[Saved entries]
*** Begin section ***

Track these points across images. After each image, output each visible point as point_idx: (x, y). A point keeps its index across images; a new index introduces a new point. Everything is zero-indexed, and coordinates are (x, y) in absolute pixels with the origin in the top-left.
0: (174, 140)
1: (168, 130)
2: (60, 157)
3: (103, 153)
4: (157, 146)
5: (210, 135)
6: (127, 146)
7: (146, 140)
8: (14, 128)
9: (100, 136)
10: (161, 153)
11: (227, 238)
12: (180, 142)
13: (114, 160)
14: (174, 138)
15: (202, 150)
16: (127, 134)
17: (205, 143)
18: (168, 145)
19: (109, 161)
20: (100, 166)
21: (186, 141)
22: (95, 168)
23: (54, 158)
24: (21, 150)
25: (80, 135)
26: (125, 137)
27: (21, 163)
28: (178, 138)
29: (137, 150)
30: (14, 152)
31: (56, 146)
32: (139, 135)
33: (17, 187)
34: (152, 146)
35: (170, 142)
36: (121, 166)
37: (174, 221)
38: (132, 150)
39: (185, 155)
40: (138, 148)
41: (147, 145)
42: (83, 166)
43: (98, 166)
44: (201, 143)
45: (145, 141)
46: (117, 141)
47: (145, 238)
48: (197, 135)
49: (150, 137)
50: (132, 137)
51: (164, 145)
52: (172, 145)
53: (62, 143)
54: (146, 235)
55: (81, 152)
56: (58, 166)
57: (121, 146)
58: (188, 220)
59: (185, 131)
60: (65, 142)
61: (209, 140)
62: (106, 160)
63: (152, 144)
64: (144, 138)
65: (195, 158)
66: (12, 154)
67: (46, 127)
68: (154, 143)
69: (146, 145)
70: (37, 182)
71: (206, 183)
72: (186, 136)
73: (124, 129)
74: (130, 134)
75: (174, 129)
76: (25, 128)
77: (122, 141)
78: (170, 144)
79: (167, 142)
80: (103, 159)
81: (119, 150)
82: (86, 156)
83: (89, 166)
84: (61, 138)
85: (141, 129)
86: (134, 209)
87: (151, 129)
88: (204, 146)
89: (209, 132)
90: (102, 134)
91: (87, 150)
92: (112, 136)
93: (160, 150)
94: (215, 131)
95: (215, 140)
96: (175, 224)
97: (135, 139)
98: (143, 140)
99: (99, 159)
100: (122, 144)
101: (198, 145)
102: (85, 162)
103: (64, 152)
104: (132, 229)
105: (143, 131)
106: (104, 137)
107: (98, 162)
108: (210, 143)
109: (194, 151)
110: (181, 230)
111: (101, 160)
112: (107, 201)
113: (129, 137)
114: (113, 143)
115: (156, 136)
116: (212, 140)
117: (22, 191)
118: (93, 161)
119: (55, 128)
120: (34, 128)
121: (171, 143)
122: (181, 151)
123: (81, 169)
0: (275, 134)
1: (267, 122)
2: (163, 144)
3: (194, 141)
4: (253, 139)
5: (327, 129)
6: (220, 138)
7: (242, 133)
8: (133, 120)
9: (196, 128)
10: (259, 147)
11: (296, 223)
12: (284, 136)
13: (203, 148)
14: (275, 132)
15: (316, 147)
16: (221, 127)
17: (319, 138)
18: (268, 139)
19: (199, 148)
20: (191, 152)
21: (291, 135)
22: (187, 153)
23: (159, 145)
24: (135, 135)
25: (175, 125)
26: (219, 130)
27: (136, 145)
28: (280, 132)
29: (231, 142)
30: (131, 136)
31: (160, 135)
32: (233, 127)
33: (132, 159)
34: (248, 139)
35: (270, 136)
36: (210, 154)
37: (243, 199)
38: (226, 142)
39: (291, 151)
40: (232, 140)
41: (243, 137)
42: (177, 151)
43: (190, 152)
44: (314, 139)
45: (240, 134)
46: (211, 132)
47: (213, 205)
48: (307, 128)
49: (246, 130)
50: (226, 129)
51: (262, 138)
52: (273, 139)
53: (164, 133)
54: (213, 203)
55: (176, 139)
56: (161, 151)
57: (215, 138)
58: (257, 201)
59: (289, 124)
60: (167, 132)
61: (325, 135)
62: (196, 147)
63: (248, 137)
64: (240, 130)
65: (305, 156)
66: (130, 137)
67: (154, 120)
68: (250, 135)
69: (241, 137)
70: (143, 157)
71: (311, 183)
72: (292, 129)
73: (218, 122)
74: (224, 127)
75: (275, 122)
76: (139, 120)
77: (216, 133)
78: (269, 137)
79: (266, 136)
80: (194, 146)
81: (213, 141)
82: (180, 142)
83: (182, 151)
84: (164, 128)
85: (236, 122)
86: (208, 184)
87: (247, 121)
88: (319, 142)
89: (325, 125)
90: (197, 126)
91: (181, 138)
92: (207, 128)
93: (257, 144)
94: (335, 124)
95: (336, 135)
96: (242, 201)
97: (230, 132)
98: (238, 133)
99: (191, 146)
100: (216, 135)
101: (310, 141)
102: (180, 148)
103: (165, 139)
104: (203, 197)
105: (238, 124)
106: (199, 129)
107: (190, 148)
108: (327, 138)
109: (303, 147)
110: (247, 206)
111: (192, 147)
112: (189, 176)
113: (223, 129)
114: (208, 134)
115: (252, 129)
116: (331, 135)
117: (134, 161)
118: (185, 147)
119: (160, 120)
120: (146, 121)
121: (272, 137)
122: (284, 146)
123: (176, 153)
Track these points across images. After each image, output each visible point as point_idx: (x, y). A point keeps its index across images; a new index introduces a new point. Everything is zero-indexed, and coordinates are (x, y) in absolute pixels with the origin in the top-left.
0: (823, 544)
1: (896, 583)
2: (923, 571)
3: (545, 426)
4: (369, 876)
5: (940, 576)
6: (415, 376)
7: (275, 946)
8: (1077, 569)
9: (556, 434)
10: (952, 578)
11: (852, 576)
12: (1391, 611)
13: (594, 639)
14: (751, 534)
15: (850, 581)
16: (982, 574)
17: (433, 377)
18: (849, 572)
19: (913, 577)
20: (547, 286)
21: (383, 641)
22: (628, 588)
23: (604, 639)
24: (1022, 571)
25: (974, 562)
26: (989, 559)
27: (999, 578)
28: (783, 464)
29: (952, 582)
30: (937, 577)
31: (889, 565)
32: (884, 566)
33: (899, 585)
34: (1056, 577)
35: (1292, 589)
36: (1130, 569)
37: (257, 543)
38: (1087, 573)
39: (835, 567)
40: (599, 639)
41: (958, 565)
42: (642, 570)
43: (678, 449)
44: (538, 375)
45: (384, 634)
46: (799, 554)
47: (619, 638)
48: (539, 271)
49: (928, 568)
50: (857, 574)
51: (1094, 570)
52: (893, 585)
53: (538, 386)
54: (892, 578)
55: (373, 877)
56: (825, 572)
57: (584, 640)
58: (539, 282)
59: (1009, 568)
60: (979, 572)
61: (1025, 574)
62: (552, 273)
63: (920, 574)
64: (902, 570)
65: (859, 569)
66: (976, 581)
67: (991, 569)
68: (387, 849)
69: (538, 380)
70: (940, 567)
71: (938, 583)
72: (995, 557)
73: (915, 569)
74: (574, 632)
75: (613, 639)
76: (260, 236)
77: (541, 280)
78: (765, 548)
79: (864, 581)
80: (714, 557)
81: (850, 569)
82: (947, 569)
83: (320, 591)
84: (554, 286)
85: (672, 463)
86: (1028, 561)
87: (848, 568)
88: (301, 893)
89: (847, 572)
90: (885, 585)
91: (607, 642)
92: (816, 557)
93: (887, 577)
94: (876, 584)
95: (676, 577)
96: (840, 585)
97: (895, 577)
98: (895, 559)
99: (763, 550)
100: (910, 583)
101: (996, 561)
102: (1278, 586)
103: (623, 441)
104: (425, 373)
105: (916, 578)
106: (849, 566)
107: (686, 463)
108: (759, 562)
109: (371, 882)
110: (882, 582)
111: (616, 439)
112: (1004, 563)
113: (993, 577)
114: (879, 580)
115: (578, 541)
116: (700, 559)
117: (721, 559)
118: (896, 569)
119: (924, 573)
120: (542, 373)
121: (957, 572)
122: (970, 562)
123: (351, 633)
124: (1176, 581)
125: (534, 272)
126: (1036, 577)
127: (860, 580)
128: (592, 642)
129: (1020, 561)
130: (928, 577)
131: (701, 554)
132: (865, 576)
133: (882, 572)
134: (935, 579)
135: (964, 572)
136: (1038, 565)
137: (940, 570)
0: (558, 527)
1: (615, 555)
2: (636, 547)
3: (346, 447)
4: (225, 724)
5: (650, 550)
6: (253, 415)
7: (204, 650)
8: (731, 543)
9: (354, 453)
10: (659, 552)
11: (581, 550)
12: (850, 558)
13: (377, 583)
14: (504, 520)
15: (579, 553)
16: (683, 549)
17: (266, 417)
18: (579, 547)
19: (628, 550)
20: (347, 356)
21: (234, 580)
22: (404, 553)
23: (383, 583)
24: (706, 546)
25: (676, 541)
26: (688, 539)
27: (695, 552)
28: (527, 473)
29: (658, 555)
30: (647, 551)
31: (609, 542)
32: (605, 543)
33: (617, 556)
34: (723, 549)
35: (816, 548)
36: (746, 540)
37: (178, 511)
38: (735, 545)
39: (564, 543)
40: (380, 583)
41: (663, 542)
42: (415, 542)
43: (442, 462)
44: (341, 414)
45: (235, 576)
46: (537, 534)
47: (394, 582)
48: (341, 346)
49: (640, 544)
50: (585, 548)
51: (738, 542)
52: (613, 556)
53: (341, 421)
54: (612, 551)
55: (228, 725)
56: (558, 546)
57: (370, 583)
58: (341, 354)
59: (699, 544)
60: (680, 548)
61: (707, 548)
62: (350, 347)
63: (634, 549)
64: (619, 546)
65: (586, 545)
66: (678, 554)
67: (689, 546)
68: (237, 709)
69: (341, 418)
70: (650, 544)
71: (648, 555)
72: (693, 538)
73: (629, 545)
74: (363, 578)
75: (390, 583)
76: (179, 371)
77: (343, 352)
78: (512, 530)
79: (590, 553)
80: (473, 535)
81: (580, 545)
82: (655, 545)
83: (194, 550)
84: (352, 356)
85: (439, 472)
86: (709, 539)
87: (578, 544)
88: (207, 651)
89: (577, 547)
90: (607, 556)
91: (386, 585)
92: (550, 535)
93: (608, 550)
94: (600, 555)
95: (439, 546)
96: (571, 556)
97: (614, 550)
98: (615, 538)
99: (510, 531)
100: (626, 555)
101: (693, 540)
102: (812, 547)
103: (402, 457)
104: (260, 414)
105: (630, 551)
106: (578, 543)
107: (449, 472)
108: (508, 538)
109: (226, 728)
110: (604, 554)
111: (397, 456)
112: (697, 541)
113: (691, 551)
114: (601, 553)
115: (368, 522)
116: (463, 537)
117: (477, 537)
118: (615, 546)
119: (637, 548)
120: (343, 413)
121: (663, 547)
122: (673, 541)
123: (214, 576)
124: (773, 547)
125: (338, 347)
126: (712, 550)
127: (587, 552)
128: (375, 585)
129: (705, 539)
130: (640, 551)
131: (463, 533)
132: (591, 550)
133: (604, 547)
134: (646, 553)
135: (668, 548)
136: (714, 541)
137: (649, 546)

*** End section ***

→ **WHAT YOU SHOULD DO**:
Your answer should be the exact lines above from the one with "35: (1292, 589)" through the one with "85: (672, 463)", both included, and nothing besides.

→ **SOLUTION**:
35: (1292, 589)
36: (1130, 569)
37: (257, 543)
38: (1087, 573)
39: (835, 567)
40: (599, 639)
41: (958, 565)
42: (642, 570)
43: (678, 449)
44: (538, 375)
45: (384, 634)
46: (799, 554)
47: (619, 638)
48: (539, 271)
49: (928, 568)
50: (857, 574)
51: (1094, 570)
52: (893, 585)
53: (538, 386)
54: (892, 578)
55: (373, 877)
56: (825, 572)
57: (584, 640)
58: (539, 282)
59: (1009, 568)
60: (979, 572)
61: (1025, 574)
62: (552, 273)
63: (920, 574)
64: (902, 570)
65: (859, 569)
66: (976, 581)
67: (991, 569)
68: (387, 849)
69: (538, 380)
70: (940, 567)
71: (938, 583)
72: (995, 557)
73: (915, 569)
74: (574, 632)
75: (613, 639)
76: (260, 236)
77: (541, 280)
78: (765, 548)
79: (864, 581)
80: (714, 557)
81: (850, 569)
82: (947, 569)
83: (320, 591)
84: (554, 286)
85: (672, 463)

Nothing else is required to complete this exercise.